The Majority Element problem is not only a common coding interview question but also has real-world applications. In voting systems, surveys, and data analysis, identifying the majority element can provide crucial insights. This problem tests a candidate’s ability to design efficient algorithms and make optimal use of data structures.

## Approach 1: Brute Force

Let’s start with a simple, brute force approach. We can iterate through the entire array and, for each element, count its occurrences. If the count exceeds ⌊n/2⌋, we have found the majority element. Otherwise, we continue with the next element.
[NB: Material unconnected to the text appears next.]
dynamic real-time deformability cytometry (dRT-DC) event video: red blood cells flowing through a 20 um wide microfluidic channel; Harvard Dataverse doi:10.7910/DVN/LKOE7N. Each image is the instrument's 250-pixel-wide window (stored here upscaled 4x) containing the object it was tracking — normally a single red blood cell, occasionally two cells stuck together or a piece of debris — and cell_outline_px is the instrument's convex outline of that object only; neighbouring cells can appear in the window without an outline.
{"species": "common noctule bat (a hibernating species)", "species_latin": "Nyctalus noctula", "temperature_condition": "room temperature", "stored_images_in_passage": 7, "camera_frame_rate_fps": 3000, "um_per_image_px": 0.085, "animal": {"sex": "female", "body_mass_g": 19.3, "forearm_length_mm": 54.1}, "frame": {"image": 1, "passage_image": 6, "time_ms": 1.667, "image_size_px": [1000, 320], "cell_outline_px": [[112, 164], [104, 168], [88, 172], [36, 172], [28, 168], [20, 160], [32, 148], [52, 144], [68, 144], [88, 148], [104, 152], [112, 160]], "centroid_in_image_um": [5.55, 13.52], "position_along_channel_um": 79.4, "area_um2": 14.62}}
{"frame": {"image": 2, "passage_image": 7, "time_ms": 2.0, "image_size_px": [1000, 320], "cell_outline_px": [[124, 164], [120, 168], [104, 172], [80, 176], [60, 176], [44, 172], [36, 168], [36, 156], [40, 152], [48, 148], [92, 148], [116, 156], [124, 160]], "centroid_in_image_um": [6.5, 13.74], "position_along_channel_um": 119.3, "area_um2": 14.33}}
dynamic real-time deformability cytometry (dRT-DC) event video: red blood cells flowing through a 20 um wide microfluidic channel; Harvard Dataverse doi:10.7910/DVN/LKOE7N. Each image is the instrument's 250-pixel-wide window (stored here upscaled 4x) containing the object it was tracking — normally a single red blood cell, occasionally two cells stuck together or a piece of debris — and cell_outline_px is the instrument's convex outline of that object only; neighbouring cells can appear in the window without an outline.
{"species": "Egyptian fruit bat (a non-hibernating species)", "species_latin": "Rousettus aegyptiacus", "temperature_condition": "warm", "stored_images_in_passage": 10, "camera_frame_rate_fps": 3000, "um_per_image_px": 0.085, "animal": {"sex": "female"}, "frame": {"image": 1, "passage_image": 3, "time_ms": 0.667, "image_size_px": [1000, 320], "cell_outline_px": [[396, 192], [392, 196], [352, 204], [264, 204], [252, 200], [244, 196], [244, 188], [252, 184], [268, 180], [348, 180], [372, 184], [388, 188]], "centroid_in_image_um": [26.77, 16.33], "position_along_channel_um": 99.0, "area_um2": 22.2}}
This approach guarantees finding the majority element (if it exists), but it has a time complexity of O(n^2), making it highly inefficient for larger arrays.

```
public class MajorityElementBruteForce {
public static int findMajorityElement(int[] nums) {
int n = nums.length;
for (int num : nums) {
int count = 0;
for (int i = 0; i < n; i++) {
if (nums[i] == num) {
count++;
}
}
if (count > n / 2) {
return num;
}
}
return -1; // No majority element
}
public static void main(String[] args) {
int[] nums = {3, 1, 3, 3, 2};
int result = findMajorityElement(nums);
if (result != -1) {
System.out.println("Majority Element: " + result);
} else {
System.out.println("No Majority Element");
}
}
}
```

## Approach 2: Boyer-Moore Voting Algorithm

The Boyer-Moore Voting Algorithm is a highly efficient approach to solve the Majority Element problem in O(n) time complexity and O(1) space complexity. This algorithm leverages the observation that the majority element occurs more times than all other elements combined.
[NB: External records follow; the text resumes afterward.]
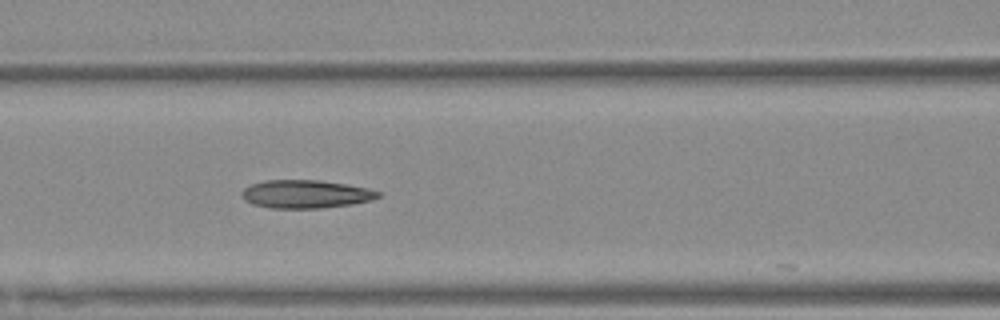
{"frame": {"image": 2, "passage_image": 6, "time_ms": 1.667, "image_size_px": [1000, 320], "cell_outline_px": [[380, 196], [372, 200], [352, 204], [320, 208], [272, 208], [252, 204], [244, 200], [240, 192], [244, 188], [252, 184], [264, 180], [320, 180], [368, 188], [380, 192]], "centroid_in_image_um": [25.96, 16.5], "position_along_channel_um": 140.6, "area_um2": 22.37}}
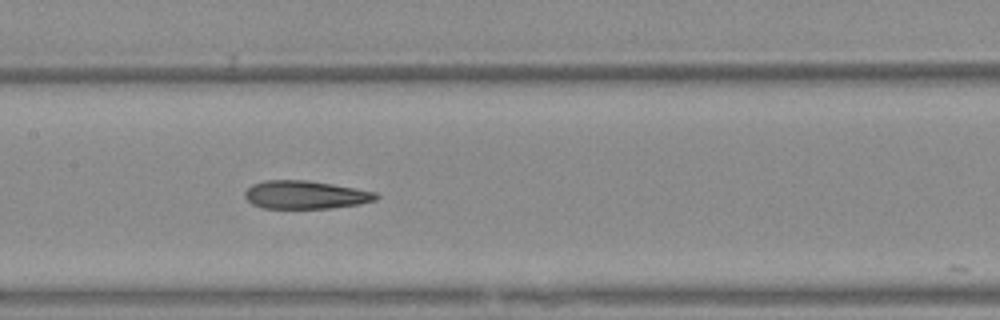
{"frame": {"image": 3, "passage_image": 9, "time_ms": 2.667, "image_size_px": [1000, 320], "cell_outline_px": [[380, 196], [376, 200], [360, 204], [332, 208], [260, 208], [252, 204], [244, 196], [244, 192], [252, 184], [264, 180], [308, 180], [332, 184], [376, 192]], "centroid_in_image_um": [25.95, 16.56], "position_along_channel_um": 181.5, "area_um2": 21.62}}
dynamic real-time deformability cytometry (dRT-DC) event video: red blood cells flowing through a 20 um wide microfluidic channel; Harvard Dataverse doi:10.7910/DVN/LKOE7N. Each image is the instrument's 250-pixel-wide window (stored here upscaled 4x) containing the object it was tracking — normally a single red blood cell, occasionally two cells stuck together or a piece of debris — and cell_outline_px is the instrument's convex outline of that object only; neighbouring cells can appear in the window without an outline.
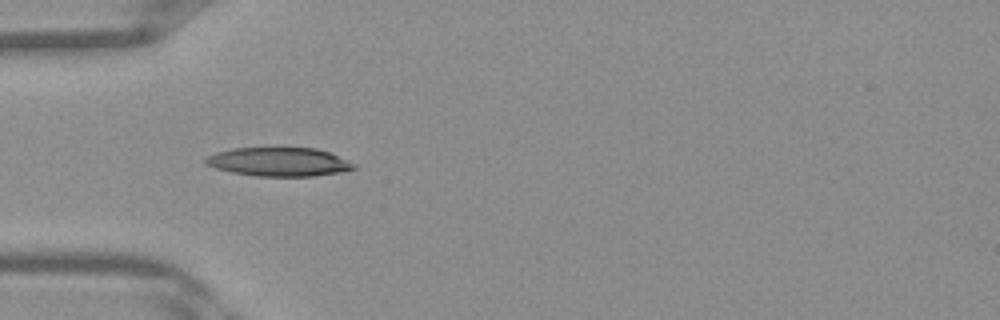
{"species": "Egyptian fruit bat (a non-hibernating species)", "species_latin": "Rousettus aegyptiacus", "temperature_condition": "warm", "stored_images_in_passage": 23, "camera_frame_rate_fps": 3000, "um_per_image_px": 0.085, "frame": {"image": 1, "passage_image": 1, "time_ms": 0.0, "image_size_px": [1000, 320], "cell_outline_px": [[356, 168], [340, 172], [312, 176], [256, 176], [232, 172], [216, 168], [204, 164], [204, 160], [208, 156], [216, 152], [232, 148], [316, 148], [328, 152], [356, 164]], "centroid_in_image_um": [23.68, 13.76], "position_along_channel_um": 61.3, "area_um2": 24.68}}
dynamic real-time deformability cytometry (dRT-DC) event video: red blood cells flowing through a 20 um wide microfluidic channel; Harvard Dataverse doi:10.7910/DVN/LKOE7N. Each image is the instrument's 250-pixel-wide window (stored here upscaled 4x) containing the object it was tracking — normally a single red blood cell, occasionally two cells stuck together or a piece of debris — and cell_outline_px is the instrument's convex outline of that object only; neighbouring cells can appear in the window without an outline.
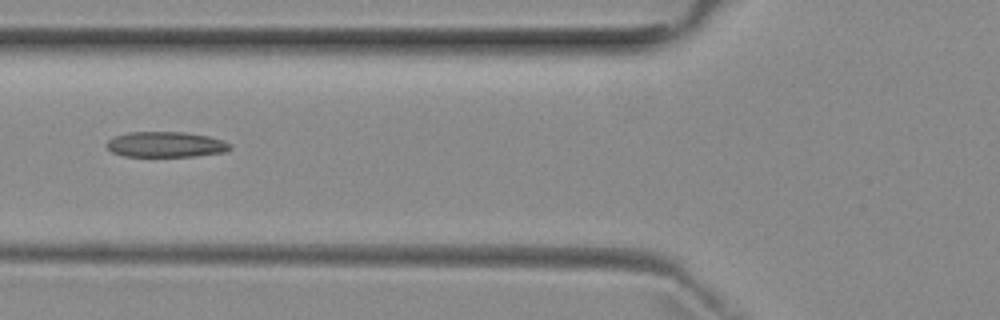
{"species": "common noctule bat (a hibernating species)", "species_latin": "Nyctalus noctula", "temperature_condition": "room temperature", "stored_images_in_passage": 6, "camera_frame_rate_fps": 3000, "um_per_image_px": 0.085, "animal": {"sex": "female", "body_mass_g": 29.2, "forearm_length_mm": 56.3}, "frame": {"image": 1, "passage_image": 5, "time_ms": 5.667, "image_size_px": [1000, 320], "cell_outline_px": [[232, 148], [224, 152], [192, 156], [124, 156], [112, 152], [104, 144], [108, 140], [116, 136], [128, 132], [184, 132], [208, 136], [232, 144]], "centroid_in_image_um": [14.07, 12.28], "position_along_channel_um": 111.7, "area_um2": 18.21}}
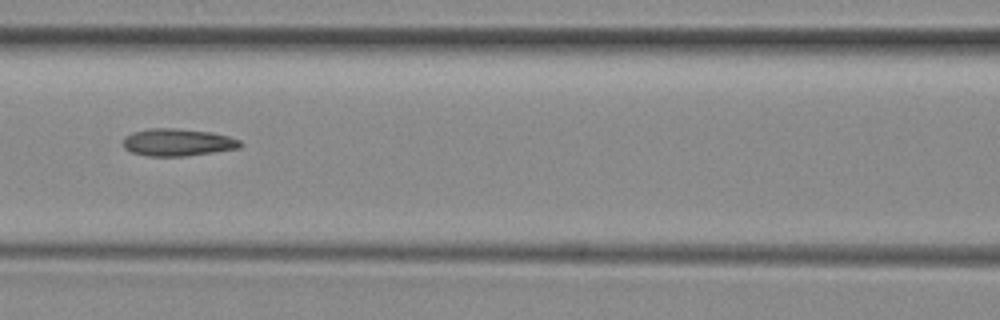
{"frame": {"image": 2, "passage_image": 6, "time_ms": 6.667, "image_size_px": [1000, 320], "cell_outline_px": [[244, 144], [240, 148], [184, 156], [148, 156], [132, 152], [124, 148], [124, 136], [132, 132], [148, 128], [176, 128], [212, 132], [228, 136], [240, 140]], "centroid_in_image_um": [15.11, 12.09], "position_along_channel_um": 151.5, "area_um2": 18.73}}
### How Boyer-Moore Algorithm Works

- Initialize two variables:
`candidate`

and`count`

. The`candidate`

variable represents the potential majority element, and`count`

keeps track of its occurrences. - Iterate through the array:

- If
`count`

is 0, assign the current element as the`candidate`

and set`count`

to 1. - If the current element equals the
`candidate`

, increment`count`

. - If the current element is different from the
`candidate`

, decrement`count`

.

- After iterating through the array, the
`candidate`

will hold the potential majority element. However, it’s essential to verify whether it actually is the majority element by counting its occurrences again. - If the count of the potential majority element is greater than ⌊n/2⌋, then it’s the majority element; otherwise, there is no majority element.
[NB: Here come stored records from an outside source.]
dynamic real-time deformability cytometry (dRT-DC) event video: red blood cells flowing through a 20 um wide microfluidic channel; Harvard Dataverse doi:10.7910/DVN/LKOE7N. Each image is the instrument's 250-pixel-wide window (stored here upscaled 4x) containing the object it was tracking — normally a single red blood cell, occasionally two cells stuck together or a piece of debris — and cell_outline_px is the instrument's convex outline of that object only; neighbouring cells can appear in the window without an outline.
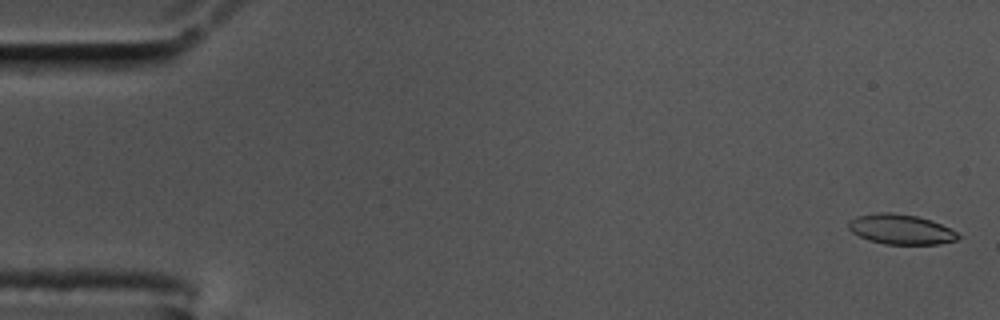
{"species": "common noctule bat (a hibernating species)", "species_latin": "Nyctalus noctula", "temperature_condition": "cold", "stored_images_in_passage": 58, "camera_frame_rate_fps": 3000, "um_per_image_px": 0.085, "animal": {"sex": "male", "body_mass_g": 17.5, "forearm_length_mm": 52.3}, "frame": {"image": 1, "passage_image": 2, "time_ms": 0.333, "image_size_px": [1000, 320], "cell_outline_px": [[960, 236], [956, 240], [936, 244], [884, 244], [868, 240], [852, 232], [848, 228], [848, 220], [856, 216], [876, 212], [892, 212], [916, 216], [932, 220], [956, 232]], "centroid_in_image_um": [76.52, 19.48], "position_along_channel_um": 8.5, "area_um2": 19.13}}
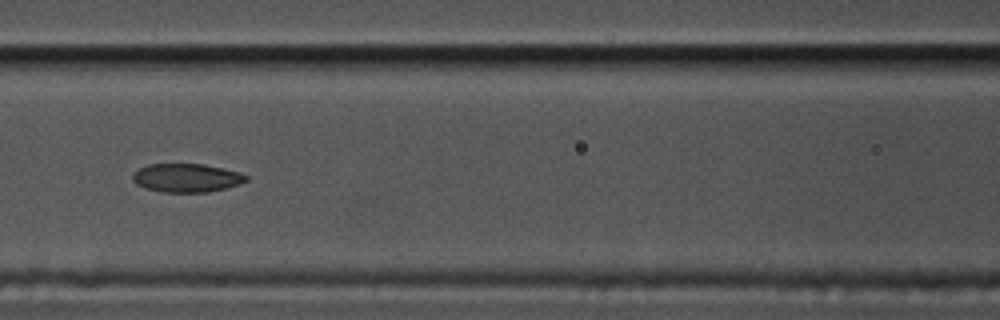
{"frame": {"image": 2, "passage_image": 26, "time_ms": 8.333, "image_size_px": [1000, 320], "cell_outline_px": [[248, 180], [240, 184], [208, 192], [164, 192], [148, 188], [136, 184], [132, 180], [132, 172], [148, 164], [204, 164], [240, 172], [248, 176]], "centroid_in_image_um": [15.86, 15.11], "position_along_channel_um": 150.7, "area_um2": 18.84}}
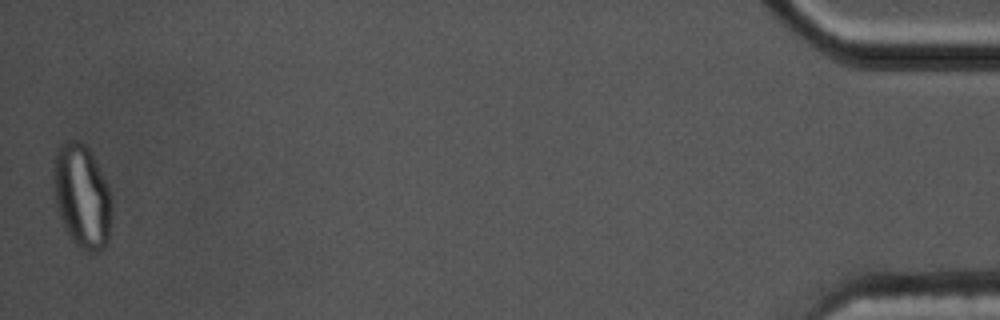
{"frame": {"image": 3, "passage_image": 58, "time_ms": 19.0, "image_size_px": [1000, 320], "cell_outline_px": [[112, 204], [108, 240], [104, 248], [100, 252], [88, 252], [80, 248], [72, 240], [64, 228], [56, 208], [52, 176], [52, 172], [56, 148], [68, 140], [80, 140], [88, 148], [108, 188]], "centroid_in_image_um": [6.93, 16.7], "position_along_channel_um": 428.3, "area_um2": 35.26}, "authors_computed_cell_mechanics": {"area_um2": 19.7098, "velocity_mm_per_s": 3.4772, "shape_relaxation_time_tau1_ms": null, "shape_relaxation_time_tau2_ms": 2.2038, "deformation_change_tau1": null, "deformation_change_tau2": 0.0577}}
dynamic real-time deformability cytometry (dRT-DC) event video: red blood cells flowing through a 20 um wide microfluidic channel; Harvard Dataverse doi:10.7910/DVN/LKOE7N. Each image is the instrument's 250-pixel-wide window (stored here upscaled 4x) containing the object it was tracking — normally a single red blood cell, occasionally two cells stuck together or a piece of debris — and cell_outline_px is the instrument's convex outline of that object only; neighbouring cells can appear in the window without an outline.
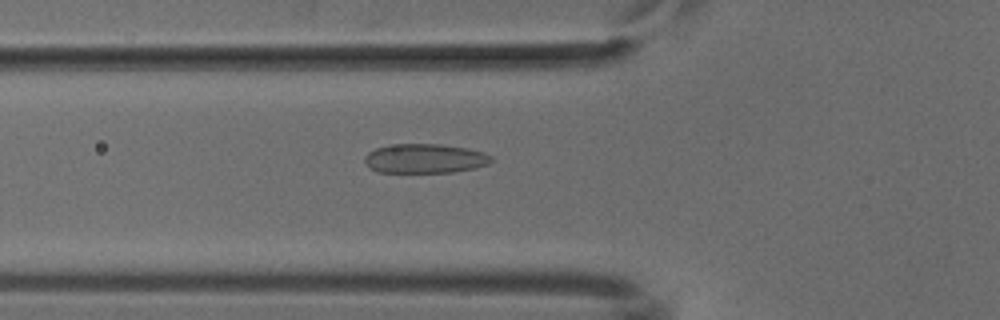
{"species": "common noctule bat (a hibernating species)", "species_latin": "Nyctalus noctula", "temperature_condition": "cold", "stored_images_in_passage": 34, "camera_frame_rate_fps": 3000, "um_per_image_px": 0.085, "animal": {"sex": "male", "body_mass_g": 18.8}, "frame": {"image": 1, "passage_image": 6, "time_ms": 1.667, "image_size_px": [1000, 320], "cell_outline_px": [[492, 160], [488, 164], [476, 168], [452, 172], [376, 172], [368, 168], [364, 164], [364, 156], [368, 152], [376, 148], [388, 144], [440, 144], [468, 148], [484, 152], [492, 156]], "centroid_in_image_um": [36.08, 13.47], "position_along_channel_um": 89.7, "area_um2": 21.96}}
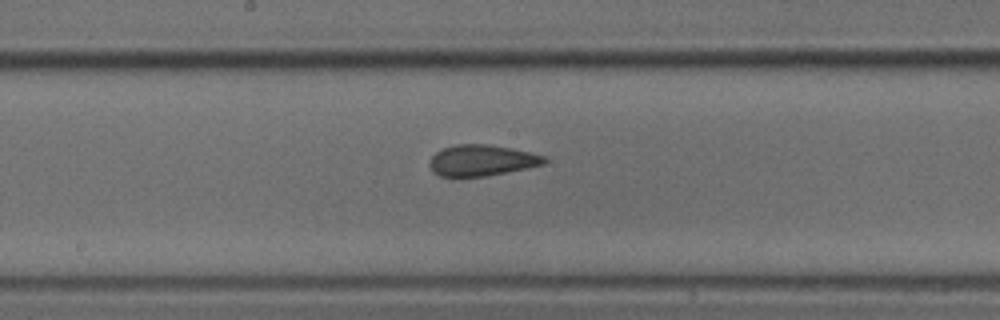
{"frame": {"image": 2, "passage_image": 15, "time_ms": 4.667, "image_size_px": [1000, 320], "cell_outline_px": [[548, 160], [544, 164], [528, 168], [488, 176], [460, 180], [452, 180], [440, 176], [432, 172], [428, 164], [432, 156], [436, 152], [444, 148], [456, 144], [488, 144], [512, 148], [532, 152], [548, 156]], "centroid_in_image_um": [40.92, 13.68], "position_along_channel_um": 207.3, "area_um2": 21.85}}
Let’s implement the Boyer-Moore Voting Algorithm in Java:

```
public class MajorityElementBoyerMoore {
public static int findMajorityElement(int[] nums) {
int candidate = 0;
int count = 0;
for (int num : nums) {
if (count == 0) {
candidate = num;
count = 1;
} else if (num == candidate) {
count++;
} else {
count--;
}
}
// Verifying if the candidate is the majority element
count = 0;
for (int num : nums) {
if (num == candidate) {
count++;
}
}
return count > nums.length / 2 ? candidate : -1;
}
public static void main(String[] args) {
int[] nums = {3, 1, 3, 3, 2};
int result = findMajorityElement(nums);
if (result != -1) {
System.out.println("Majority Element: " + result);
} else {
System.out.println("No Majority Element");
}
}
}
```

## Conclusion

The Majority Element problem is a classic coding interview question that tests a candidate’s algorithmic and problem-solving skills. In this tutorial, we explored two different approaches to solve the problem: the brute force method and the highly efficient Boyer-Moore Voting Algorithm. The Boyer-Moore algorithm is preferred due to its linear time complexity and minimal space usage.

By understanding the problem’s significance and practicing the implementation of these approaches in Java, you will be better prepared to tackle similar algorithmic problems in coding interviews and real-world scenarios.